Interactivity is an abomination that has so far met with very little resistance from the art world. One exception to this rule is the strong stance of Young-hae Chang and Marc Voge on the site of their YOUNG-HAE CHANG HEAVY INDUSTRIES. This is first and foremost a typographical site. Happily, it is not concerned with typography merely as such, nor with typography in the service of some higher ideal. The medium itself is the message, but with none of the hard-sell, theoretical moonshine that always seems to have to accompany this kind of talk. Here we have at least been liberated from the bourgeoisie ambiance of Microsoft and Apple typography, from the cool console typography of Unix, from the prison-house of the PDF acrobatics of Adobe, and from the hermetic atmosphere of the new e-book standard.
YOUNG-HAE CHANG HEAVY INDUSTRIES deliver their message - for it is a site with a message - in perfectly clear and precise typefaces and formats, so that form and content go hand in hand. Chang and Voge may work with Macromedia's world-standard Flash, but they use it to produce quite different layouts for each of their texts. Where one design might express the poetry of the contents, another might be the bearer of postmodern premonitions in an almost revolutionary style of sloganeering. They can be poetic or strictly prosaic, or as jazzy as revolutionary punk. They have an aversion to 'interactivity'; as far as they're concerned, it's just a nuisance. Click, bang. Chang and Voge scorn the crassness of the interactive milieu, which they see as a place where you can be rewarded for conditioned behaviour, like a rat in Skinner's box. But, art isn't a reward, it's a shock, or something approaching it. Something we would call beauty.

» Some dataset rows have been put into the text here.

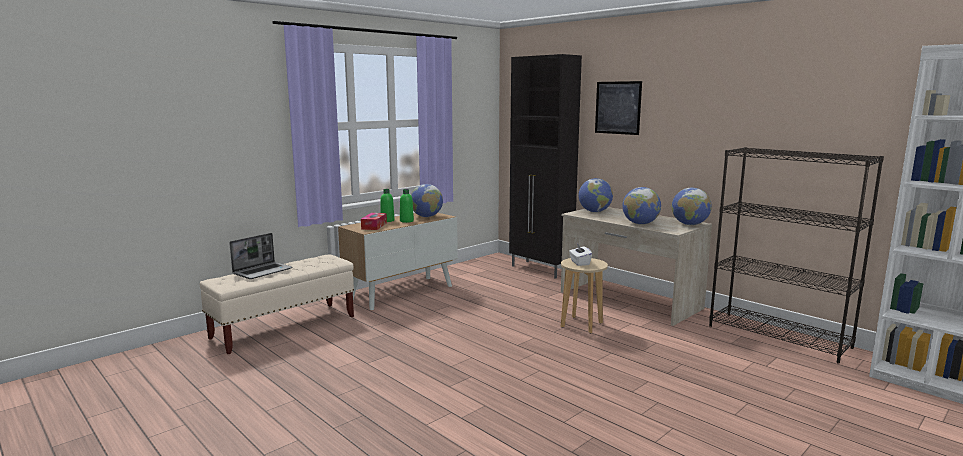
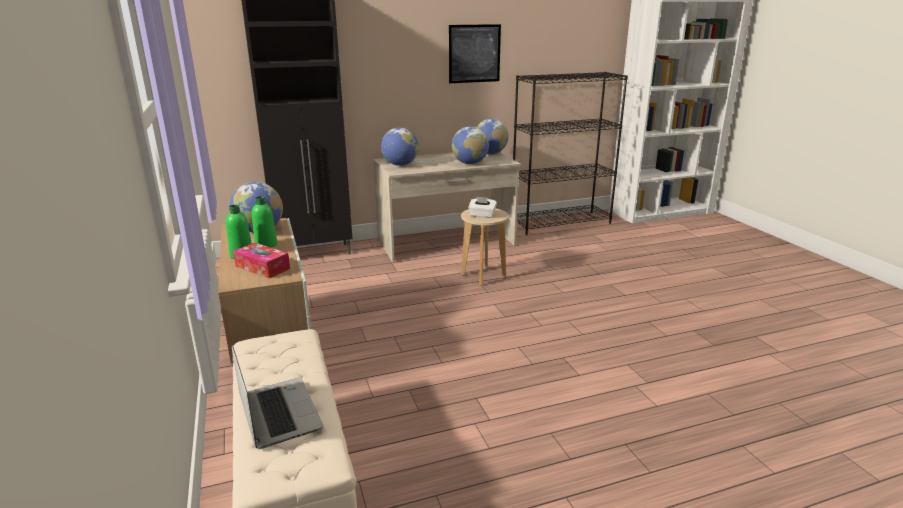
camera: 65 degrees left, 10 degrees up
(618, 107) = (382, 44): picture -> picture (474, 53)

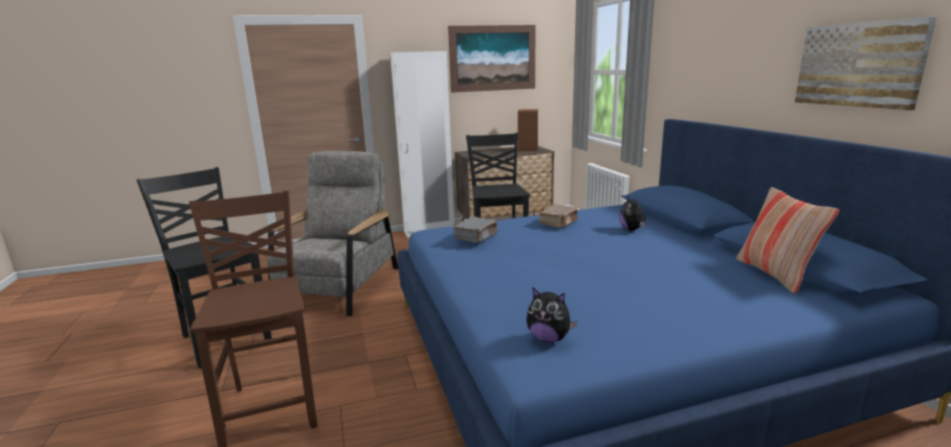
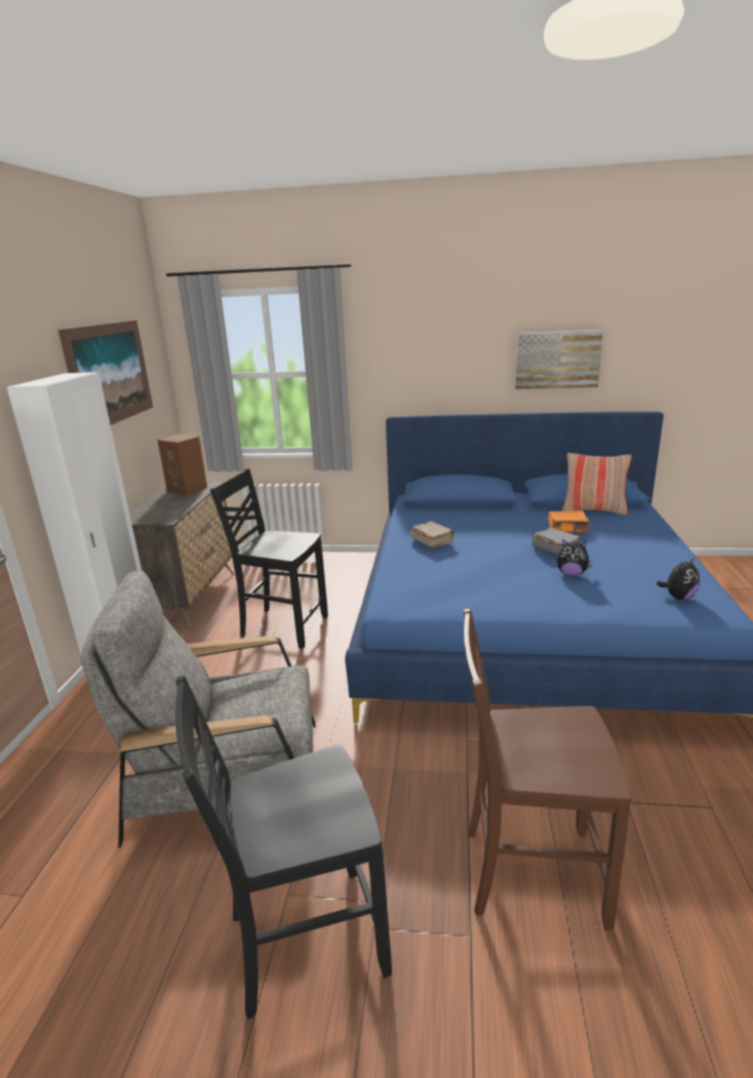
camera: 65 degrees left, 5 degrees up
(339, 287) = (229, 776): grey armchair -> grey armchair turned 45 degrees counterclockwise
(476, 237) = (447, 582): grey book -> grey book (555, 549)
(632, 230) = (474, 522): plush toy -> plush toy (571, 574)
(678, 266) = (568, 529): none -> orange book

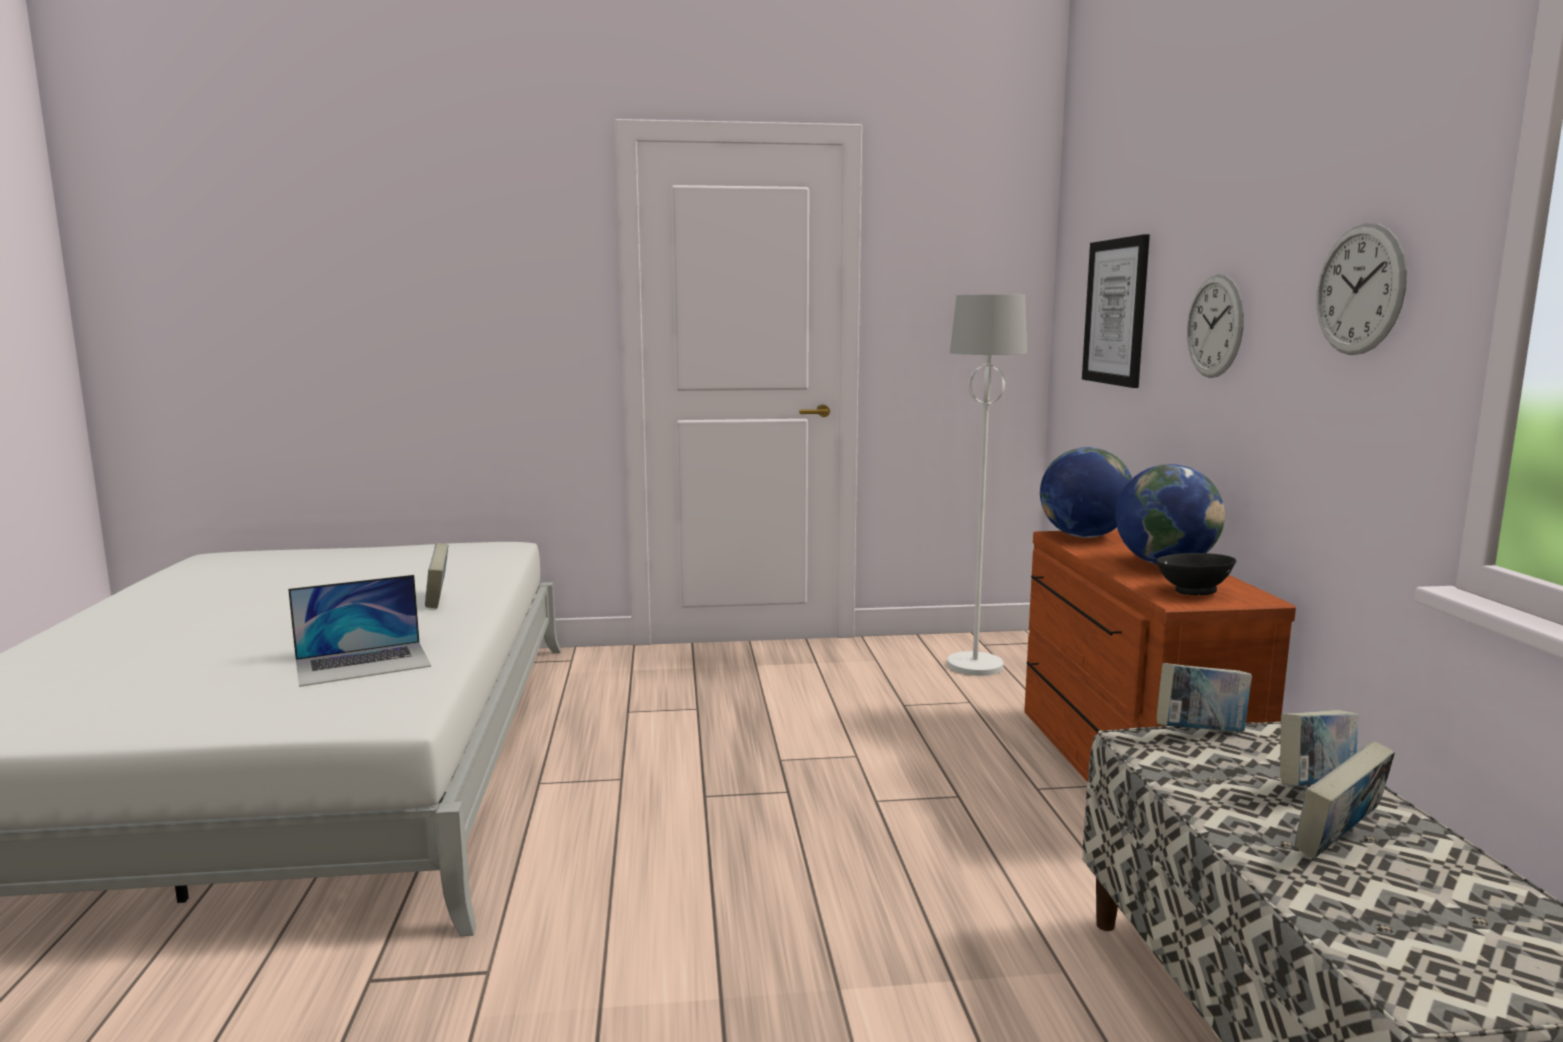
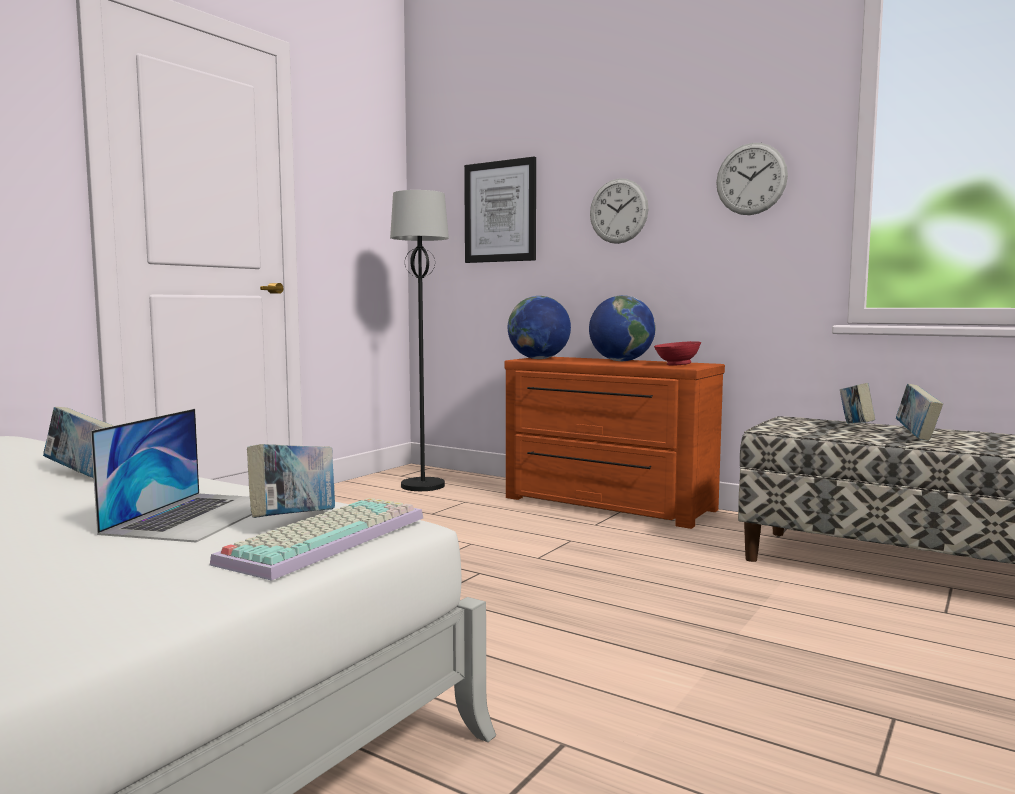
camera: 50 degrees left, 5 degrees down
(338, 712) = (326, 538): none -> keyboard
(975, 665) = (423, 486): white floor lamp -> black floor lamp
(1192, 592) = (676, 365): black bowl -> red bowl
(1200, 733) = (774, 424): book -> book (295, 520)

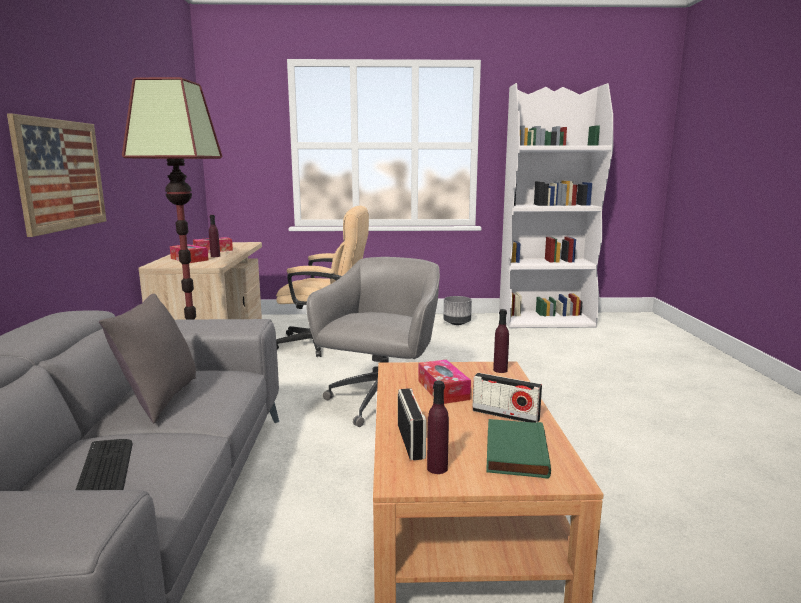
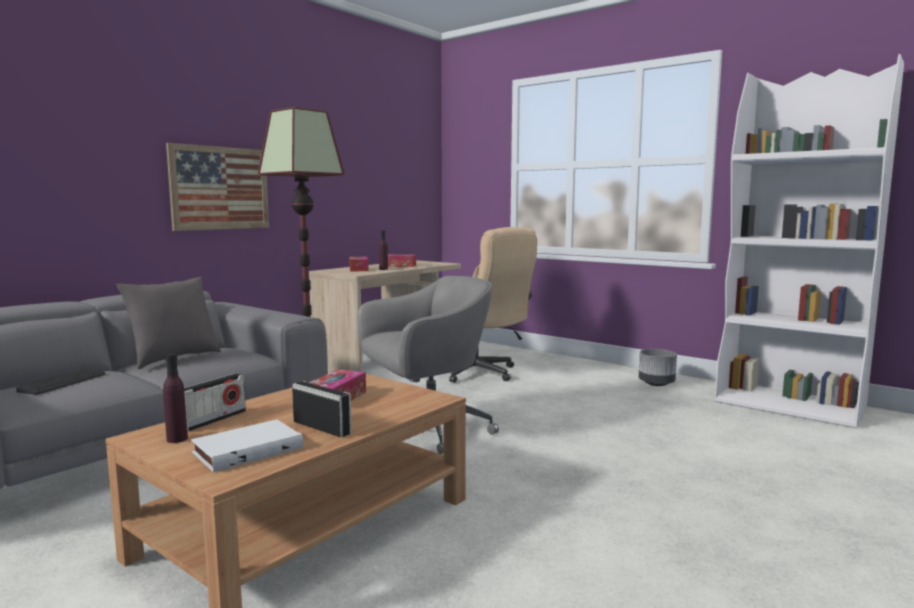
camera: 40 degrees right, 5 degrees down
(500, 370) = (426, 399): purple bottle -> none
(505, 415) = (322, 428): radio -> radio turned 150 degrees clockwise
(514, 452) = (247, 449): green book -> white book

This is precisely why YOUNG-HAE CHANG HEAVY INDUSTRIES merits attention. There is, of course, a plethora of conflicting opinion about the Internet, but you rarely hear voices courageous enough to broach the subject of real art on the Net. If you're an old-fashioned aesthete, you usually put your work on the Net in the form of a little shrine. If you're a conventional visual artist, you use the Net to display reproductions of your original works. And if you're an Internet artist, you find yourself making excessive use of Flash, that amazingly popular Internet program. YOUNG-HAE CHANG HEAVY INDUSTRIES uses Flash too, and some may think that's a pity, but with their reservations about interactivity, they're a voice crying out in the wilderness. Anyone with any claim to artistic sensitivity should take note of their cry of distress, or their artistic program.